Rep. Jim Clyburn, D-S.C., who is running a special committee created to investigate the government response to the coronavirus, is seeking details about what he says was HHS officials efforts to “interfere” at the CDC, claiming the actions were “far more extensive and dangerous than previously known.”
Clyburn alleges in a letter sent with the subpoenas that beginning in May and stretching over a period of four months, Trump administration political appointees attempted to alter or block at least 13 scientific reports related to the virus. The virus, which began to take hold in the U.S. in March, was continuing to spread across the country in May.
“Top political officials at HHS and CDC not only tolerated these efforts, but in some cases aided them,” Clyburn says in the letter to Redfield and Azar. Clyburn gave the pair a deadline of Dec. 30 to produce the additional documents, which he said he has been requesting since September.

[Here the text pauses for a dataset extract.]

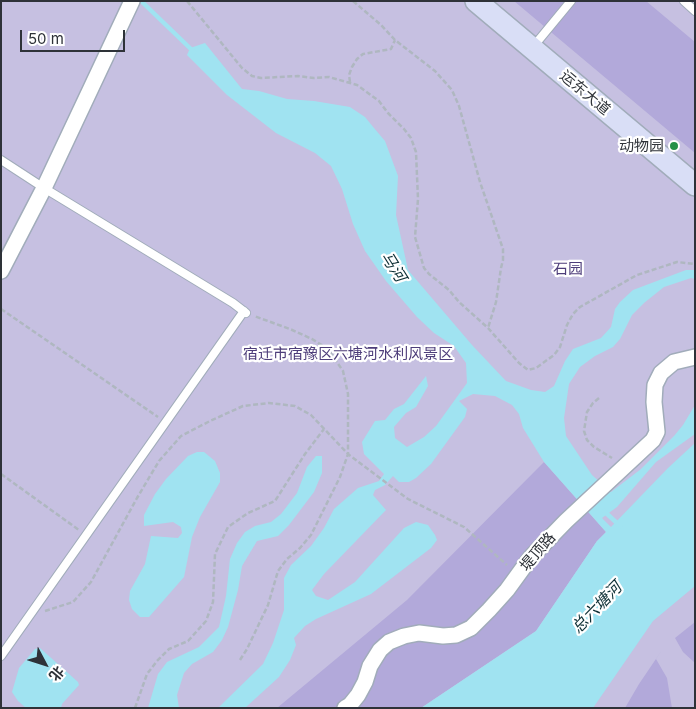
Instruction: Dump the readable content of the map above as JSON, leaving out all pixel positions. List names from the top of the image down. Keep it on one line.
{"streets":{"main road":["运东大道"],"street":["堤顶路"]},"water":["马河","总六塘河"],"parks":["石园","宿迁市宿豫区六塘河水利风景区"],"places":["动物园"],"scale_bar":"50 m","north":"bottom right"}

An HHS spokesperson said the administration has provided more than 14,000 pages of documents and has been “extremely cooperative” with the subcommittee.
Previous testimony from the editor of the CDC’s Morbidity and Mortality Weekly Report showed there “was no political interference,” the official said.

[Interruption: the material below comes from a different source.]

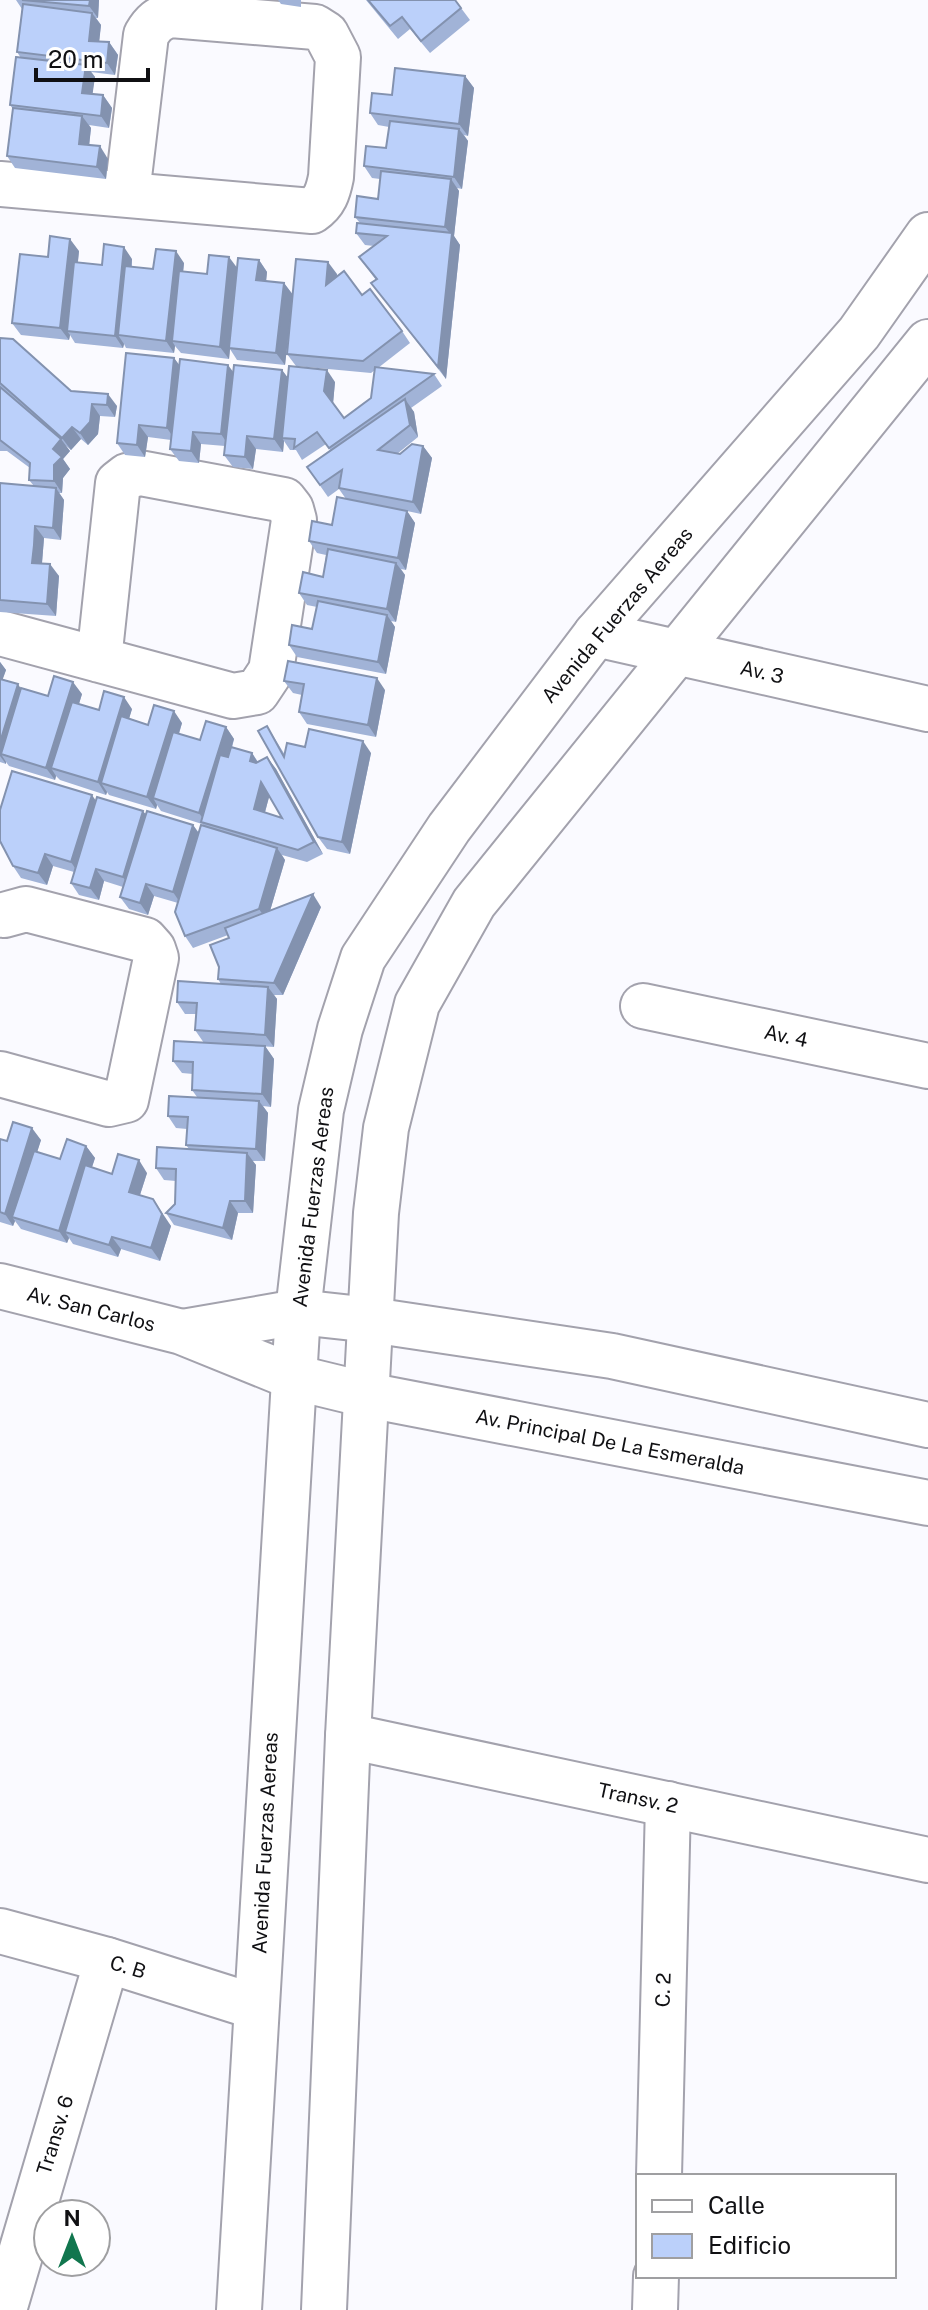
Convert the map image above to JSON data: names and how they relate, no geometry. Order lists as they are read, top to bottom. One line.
{"streets":{"street":["Avenida Fuerzas Aereas","Av. 3","Av. 4","Av. San Carlos","Av. Principal De La Esmeralda","Transv. 2","C. B","C. 2","Transv. 6"]},"crossings":[["Avenida Fuerzas Aereas","Av. 3"],["Avenida Fuerzas Aereas","Av. San Carlos"],["Avenida Fuerzas Aereas","Av. Principal De La Esmeralda"],["Avenida Fuerzas Aereas","C. B"],["Av. San Carlos","Av. Principal De La Esmeralda"],["Transv. 2","C. 2"],["C. B","Transv. 6"]],"legend":["Calle","Edificio"],"scale_bar":"20 m","north":"top"}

Rep. Steve Scalise, the top Republican on the coronavirus select committee, said the subpoenas are “just for show,” noting that they expire in January when a new Congress is convened.
“Issuing midnight subpoenas that turn into pumpkins in less than two weeks will not speed up production of the tens of thousands of documents HHS has already produced,” Scalise, R-La., said in a statement. “Even though witness testimony has already slammed shut the notion of any political interference in CDC scientific reports, Democrats continue to search for imaginary evidence of improper political influence,” he said.
Clyburn said he is trying to determine who is responsible for the efforts to interfere with scientific reports and whether the intention was to further a “herd immunity” strategy or to provide political cover for the president.
The documents, according to Clyburn’s letter, also show that HHS officials attempted to “muzzle CDC scientists by retaliating against career employees who provided truthful information to the public” and targeted CDC staff with what one employee described as a “pattern of hostile and threatening behavior.”
At issue are a number of reports relating to the CDC’s Morbidity and Mortality Weekly Report and other scientific publications intended to inform the public. Another allegation of improper interference involved the controversial drug Hydroxychloroquine, which Trump had been touting as a cure for coronavirus. It later proved ineffective in treating covid-19 and potentially harmful for some patients with heart issues.
The efforts appeared to be aimed at helping Trump, Clyburn said.
It’s not the first time Redfield, who has been director since March 2018, has been accused of allowing politics to influence the agency. In August, the CDC modified testing guidelines to no longer encourage asymptomatic people to get tested, sparking a strong backlash from top scientists.